Submitted by juice (not verified) on April 10, 2007 - 9:59pm.

Thanks guys (and gals) for the advice. I'm starting a new federal job and am not sure how long we will stay here, so I also want to protect my downside in case I have to sell in 1-2 years for a promotion, or to go buy a home in San Diego after prices fall 40%:) Yesterday, I decided to just use a realtor instead of going it alone and I am convinced that it was a good move in this market. It is listed through my realtor's agency, and today she recommended twice that I offer 250k. IMO she talked to the listing realtor and came up with that figure. A solid offer at 245k should get me the deal if I stay firm. The listing expires in 4 days, the seller's realtor is representing them on their next purchase, and given the history they really want to sell.

Last question: What is the best route for pre-qualification and finding a good loan? Online sites like lendingtree, or a local broker/company? Will I save $ if I use the web?

Submitted by sdrealtor on April 10, 2007 - 10:13pm.

DON'T use lendingtree or an online shopping service like that! They could run your credit several dozen times and potentially damage your FICO scores. Have your realtor recommend a good local lender (not them!) and make sure to get a quote from a direct lender as well as a broker that will rate shop for you.

Submitted by juice (not verified) on April 10, 2007 - 10:22pm.

Thanks! Also forgot to ask a realtor related question. If the listing expires and in 2 weeks I went FSBO with this owner, I assume that he will still owe commission to his realtor even though it is expired, right? How long after a listing is cancelled does a seller still owe commission to a realtor who brought someone though the house?

Submitted by Raybyrnes on April 10, 2007 - 10:32pm.

DON'T use lendingtree or an online shopping service like that! They could run your credit several dozen times and potentially damage your FICO scores.

I am not going to comment on lending tree becasue I have never used them. My understaning of credit is that you have free rain to shop for credit provided you are doing it within a 2 week period of time. That means I can go to 10 different dealerships and have each run my credit and the crediting agencies will recognize this as 1 item of credit that I am searching for. I would think this would hold true for mortgages aswell. If lendingt tree is going to send my credit out to be run let them do so provided it is done within that 2 week period

A more detrimental scenario would be having my credit run 1 a month jsut to see what I can get. This on the other hand would have an adverse effect on my credit.

Submitted by sdrealtor on April 10, 2007 - 10:46pm.

Thats the problem with lendingtree. You have no control and your app can end up lots of places.

Submitted by Cow_tipping on April 11, 2007 - 7:47am.

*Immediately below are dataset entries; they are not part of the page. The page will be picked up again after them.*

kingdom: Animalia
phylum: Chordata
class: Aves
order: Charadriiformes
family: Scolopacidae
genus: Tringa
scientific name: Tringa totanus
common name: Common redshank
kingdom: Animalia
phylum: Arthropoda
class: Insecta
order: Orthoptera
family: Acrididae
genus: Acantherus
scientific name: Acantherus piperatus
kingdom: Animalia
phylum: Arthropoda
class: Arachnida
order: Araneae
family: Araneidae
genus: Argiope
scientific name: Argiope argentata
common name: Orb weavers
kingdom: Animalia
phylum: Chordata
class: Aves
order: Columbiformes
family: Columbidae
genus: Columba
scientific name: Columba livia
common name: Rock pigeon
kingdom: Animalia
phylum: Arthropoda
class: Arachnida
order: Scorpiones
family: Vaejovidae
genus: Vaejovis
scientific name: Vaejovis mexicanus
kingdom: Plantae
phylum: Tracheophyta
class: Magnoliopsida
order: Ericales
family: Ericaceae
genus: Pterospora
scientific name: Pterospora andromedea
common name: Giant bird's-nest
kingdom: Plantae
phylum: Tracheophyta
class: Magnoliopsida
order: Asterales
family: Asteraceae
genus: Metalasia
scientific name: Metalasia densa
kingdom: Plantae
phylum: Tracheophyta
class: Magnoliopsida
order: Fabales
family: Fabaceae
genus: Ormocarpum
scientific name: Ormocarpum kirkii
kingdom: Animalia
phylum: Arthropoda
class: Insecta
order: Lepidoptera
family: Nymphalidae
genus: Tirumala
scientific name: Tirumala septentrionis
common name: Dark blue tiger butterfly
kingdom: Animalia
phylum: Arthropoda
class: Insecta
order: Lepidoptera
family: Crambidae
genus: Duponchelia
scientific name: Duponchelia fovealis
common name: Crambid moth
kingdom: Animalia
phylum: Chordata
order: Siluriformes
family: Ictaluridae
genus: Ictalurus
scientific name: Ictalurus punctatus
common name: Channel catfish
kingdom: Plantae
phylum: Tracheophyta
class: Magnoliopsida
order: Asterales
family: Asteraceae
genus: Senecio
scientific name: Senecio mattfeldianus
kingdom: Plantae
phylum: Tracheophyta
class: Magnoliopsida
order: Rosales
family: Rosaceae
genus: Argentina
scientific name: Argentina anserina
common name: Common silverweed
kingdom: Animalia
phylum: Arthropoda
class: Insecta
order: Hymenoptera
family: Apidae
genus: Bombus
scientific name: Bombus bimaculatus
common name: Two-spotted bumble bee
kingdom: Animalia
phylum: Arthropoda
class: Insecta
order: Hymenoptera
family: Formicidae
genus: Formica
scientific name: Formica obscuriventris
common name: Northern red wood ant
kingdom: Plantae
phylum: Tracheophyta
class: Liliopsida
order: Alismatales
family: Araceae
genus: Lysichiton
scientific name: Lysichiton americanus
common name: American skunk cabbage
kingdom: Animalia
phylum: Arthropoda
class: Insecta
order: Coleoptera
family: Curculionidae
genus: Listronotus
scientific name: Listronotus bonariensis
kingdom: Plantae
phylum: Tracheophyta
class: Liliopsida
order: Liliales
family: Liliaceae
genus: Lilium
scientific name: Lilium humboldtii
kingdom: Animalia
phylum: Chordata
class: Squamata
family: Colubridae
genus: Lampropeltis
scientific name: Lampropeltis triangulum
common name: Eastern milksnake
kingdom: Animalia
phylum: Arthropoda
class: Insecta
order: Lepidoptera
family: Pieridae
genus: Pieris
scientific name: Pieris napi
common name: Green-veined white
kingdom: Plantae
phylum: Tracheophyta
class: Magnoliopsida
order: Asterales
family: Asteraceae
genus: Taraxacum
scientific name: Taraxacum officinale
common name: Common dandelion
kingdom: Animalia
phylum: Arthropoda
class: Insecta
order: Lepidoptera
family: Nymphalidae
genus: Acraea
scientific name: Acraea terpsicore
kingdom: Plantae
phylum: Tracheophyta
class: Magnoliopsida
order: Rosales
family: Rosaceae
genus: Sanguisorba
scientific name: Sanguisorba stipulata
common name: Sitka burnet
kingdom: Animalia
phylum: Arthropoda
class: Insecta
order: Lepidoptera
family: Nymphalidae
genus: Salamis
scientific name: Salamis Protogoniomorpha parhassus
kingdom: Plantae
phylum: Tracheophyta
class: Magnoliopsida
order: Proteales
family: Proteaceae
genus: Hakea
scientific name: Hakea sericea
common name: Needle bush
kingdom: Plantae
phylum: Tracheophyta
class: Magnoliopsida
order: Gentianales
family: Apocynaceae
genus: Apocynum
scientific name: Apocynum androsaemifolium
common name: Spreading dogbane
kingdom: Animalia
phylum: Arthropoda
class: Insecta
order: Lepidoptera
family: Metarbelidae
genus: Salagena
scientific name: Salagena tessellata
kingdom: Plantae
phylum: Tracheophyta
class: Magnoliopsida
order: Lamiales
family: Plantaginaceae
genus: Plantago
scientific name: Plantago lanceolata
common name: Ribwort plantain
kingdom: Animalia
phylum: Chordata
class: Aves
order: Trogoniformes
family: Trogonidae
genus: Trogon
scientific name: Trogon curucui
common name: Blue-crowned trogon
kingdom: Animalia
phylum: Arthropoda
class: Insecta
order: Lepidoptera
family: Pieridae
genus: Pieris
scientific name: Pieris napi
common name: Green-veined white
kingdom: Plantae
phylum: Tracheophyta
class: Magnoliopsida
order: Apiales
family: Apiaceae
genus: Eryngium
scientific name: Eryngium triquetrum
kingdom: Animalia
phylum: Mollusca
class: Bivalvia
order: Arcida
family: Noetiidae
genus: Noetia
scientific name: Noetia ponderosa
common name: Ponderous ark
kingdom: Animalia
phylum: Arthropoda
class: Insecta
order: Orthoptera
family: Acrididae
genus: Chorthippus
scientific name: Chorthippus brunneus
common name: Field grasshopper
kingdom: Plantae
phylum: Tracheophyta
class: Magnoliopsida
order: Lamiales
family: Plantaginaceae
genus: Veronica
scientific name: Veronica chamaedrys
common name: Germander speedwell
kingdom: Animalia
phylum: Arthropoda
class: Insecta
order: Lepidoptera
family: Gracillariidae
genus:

I bought in a non bubble market in 2003. I thought I got a great deal. I see houses comming up for 2-3 times what I paid for similar size right in my neighborhood. Charlotte NC is where I live and the situation here is similar to what he described, only bigger. Big University - UNCC, 2 big banks, and there are houses on my street that are listed at 8-10% more than their purchase price, and they are not selling.
There is down side, especially is there is new construction which he has indicated there is. The problem with the steady employment situation is, there isn't likely to be an upsurge which will cause things to sell and create a move up market. What they paid is irrelevant, what they owe is irrelevant, the fact that they are moving to a new house is indicative of the fact that there is supply, when demand is static. I can show you plenty of houses in charlotte where from 96 to 2002 the owners lost $$ and lost a good bit. 02 to now, I am assuming is flat, and in cases of some builders they are blowing a nice huge bubble. When it pops I presume it will blow up the whole city for a few years.